__What to do__
Set out the records below as a numbered list, omitting any blank lines, covering only the portion that runs from the start of the records through the line containing "7 h 33 min 13 s", with that line included.

========

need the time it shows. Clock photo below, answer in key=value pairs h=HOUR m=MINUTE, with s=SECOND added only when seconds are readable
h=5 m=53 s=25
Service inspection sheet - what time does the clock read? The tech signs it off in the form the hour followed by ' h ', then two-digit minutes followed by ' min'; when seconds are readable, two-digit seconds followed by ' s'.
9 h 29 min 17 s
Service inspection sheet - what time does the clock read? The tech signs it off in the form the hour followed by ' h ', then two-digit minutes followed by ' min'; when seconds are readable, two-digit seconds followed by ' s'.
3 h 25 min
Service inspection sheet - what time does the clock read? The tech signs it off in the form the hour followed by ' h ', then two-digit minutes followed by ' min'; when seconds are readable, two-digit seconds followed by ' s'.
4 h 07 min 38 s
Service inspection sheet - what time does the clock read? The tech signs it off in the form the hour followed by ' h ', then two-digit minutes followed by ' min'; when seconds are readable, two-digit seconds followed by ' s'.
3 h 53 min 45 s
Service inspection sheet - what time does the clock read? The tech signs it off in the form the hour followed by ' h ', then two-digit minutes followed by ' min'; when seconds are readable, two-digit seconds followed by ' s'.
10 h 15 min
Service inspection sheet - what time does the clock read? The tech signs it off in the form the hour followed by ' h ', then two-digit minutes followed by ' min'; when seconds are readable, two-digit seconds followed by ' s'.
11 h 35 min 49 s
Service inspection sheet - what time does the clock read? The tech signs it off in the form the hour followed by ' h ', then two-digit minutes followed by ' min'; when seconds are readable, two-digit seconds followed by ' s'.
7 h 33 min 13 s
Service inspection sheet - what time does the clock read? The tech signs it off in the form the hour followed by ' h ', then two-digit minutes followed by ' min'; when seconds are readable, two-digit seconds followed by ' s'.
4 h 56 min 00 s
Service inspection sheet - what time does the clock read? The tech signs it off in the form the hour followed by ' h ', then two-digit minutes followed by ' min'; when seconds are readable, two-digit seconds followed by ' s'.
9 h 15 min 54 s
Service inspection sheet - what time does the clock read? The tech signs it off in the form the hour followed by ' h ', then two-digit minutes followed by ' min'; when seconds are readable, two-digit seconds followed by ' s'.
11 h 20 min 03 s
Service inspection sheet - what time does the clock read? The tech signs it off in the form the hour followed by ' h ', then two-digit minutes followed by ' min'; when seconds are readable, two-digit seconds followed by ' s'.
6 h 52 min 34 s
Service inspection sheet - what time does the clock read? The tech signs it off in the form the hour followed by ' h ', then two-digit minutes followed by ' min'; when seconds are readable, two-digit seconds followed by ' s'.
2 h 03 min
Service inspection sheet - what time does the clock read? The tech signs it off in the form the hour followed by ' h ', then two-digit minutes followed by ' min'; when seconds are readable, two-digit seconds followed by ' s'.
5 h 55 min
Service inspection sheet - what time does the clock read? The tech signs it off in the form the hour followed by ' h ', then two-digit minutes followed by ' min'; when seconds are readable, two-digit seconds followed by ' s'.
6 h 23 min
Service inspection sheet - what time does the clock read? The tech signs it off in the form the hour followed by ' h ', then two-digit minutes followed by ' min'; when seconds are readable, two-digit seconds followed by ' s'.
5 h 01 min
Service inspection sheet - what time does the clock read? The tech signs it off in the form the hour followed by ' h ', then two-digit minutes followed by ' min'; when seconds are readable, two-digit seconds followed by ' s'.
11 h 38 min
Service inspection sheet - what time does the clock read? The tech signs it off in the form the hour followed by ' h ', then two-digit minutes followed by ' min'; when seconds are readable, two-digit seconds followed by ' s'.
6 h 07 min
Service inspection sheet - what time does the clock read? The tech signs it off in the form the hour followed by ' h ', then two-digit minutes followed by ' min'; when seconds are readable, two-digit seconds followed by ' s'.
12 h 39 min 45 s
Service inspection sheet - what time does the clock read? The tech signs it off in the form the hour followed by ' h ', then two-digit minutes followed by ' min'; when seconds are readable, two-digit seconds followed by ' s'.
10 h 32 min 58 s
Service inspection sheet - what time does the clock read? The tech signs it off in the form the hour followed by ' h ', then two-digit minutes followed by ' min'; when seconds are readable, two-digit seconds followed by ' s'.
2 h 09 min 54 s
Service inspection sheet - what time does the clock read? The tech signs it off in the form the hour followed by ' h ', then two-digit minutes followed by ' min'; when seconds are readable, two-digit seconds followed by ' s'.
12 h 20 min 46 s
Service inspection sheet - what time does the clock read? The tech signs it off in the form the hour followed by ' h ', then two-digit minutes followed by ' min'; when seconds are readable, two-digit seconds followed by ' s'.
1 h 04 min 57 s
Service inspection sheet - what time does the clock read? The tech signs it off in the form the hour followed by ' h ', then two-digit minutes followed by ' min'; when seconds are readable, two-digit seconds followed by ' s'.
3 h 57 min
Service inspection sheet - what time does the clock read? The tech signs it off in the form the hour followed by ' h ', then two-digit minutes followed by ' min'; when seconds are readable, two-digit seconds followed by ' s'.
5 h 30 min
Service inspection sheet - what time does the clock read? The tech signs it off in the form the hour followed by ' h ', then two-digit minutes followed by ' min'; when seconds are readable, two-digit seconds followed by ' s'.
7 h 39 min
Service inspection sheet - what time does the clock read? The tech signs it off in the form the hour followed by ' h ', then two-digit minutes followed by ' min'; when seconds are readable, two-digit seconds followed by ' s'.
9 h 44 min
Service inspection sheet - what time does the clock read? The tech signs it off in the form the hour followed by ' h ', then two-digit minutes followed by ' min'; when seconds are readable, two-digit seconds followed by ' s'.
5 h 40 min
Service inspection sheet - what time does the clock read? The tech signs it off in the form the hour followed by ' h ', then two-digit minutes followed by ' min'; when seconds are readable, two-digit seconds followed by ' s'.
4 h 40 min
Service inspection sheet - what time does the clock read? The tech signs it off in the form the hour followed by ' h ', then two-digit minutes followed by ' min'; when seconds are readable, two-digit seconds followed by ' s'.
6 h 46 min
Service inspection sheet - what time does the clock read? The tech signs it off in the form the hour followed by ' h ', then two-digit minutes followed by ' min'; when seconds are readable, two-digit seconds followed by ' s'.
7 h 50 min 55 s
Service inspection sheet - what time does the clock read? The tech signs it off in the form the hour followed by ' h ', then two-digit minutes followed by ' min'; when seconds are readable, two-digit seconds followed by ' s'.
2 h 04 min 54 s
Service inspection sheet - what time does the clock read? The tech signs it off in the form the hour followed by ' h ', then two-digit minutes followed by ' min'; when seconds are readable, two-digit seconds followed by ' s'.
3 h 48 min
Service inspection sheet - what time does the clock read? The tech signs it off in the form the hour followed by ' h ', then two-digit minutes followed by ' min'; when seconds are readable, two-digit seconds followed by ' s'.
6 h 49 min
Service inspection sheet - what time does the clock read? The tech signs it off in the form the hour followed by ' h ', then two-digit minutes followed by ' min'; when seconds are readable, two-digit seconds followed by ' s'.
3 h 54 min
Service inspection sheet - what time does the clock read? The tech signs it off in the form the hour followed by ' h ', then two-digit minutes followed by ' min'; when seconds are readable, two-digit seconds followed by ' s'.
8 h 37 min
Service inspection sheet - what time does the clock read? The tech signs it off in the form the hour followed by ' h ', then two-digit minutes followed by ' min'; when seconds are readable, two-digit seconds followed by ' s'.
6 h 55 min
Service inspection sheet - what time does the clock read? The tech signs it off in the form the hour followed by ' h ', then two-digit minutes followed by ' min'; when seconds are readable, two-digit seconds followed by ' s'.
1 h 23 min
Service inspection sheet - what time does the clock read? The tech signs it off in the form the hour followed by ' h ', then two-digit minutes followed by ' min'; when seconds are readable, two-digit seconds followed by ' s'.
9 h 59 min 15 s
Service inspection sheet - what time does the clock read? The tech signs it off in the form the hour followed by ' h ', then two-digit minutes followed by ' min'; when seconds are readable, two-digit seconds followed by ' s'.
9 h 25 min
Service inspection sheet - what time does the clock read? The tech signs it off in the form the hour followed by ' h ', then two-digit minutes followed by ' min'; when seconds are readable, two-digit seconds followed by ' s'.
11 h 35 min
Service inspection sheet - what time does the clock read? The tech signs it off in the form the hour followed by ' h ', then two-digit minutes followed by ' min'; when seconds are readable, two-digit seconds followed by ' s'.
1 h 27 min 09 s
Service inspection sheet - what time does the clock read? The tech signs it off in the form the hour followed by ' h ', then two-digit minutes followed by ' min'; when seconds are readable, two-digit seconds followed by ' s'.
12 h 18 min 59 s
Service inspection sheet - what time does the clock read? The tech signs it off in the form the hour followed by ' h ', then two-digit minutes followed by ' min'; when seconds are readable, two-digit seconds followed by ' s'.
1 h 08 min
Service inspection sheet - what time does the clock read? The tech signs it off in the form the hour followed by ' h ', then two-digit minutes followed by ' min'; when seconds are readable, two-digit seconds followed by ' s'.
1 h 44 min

========

__Expected answer__
1. need the time it shows. Clock photo below, answer in key=value pairs h=HOUR m=MINUTE, with s=SECOND added only when seconds are readable
2. h=5 m=53 s=25
3. Service inspection sheet - what time does the clock read? The tech signs it off in the form the hour followed by ' h ', then two-digit minutes followed by ' min'; when seconds are readable, two-digit seconds followed by ' s'.
4. 9 h 29 min 17 s
5. Service inspection sheet - what time does the clock read? The tech signs it off in the form the hour followed by ' h ', then two-digit minutes followed by ' min'; when seconds are readable, two-digit seconds followed by ' s'.
6. 3 h 25 min
7. Service inspection sheet - what time does the clock read? The tech signs it off in the form the hour followed by ' h ', then two-digit minutes followed by ' min'; when seconds are readable, two-digit seconds followed by ' s'.
8. 4 h 07 min 38 s
9. Service inspection sheet - what time does the clock read? The tech signs it off in the form the hour followed by ' h ', then two-digit minutes followed by ' min'; when seconds are readable, two-digit seconds followed by ' s'.
10. 3 h 53 min 45 s
11. Service inspection sheet - what time does the clock read? The tech signs it off in the form the hour followed by ' h ', then two-digit minutes followed by ' min'; when seconds are readable, two-digit seconds followed by ' s'.
12. 10 h 15 min
13. Service inspection sheet - what time does the clock read? The tech signs it off in the form the hour followed by ' h ', then two-digit minutes followed by ' min'; when seconds are readable, two-digit seconds followed by ' s'.
14. 11 h 35 min 49 s
15. Service inspection sheet - what time does the clock read? The tech signs it off in the form the hour followed by ' h ', then two-digit minutes followed by ' min'; when seconds are readable, two-digit seconds followed by ' s'.
16. 7 h 33 min 13 s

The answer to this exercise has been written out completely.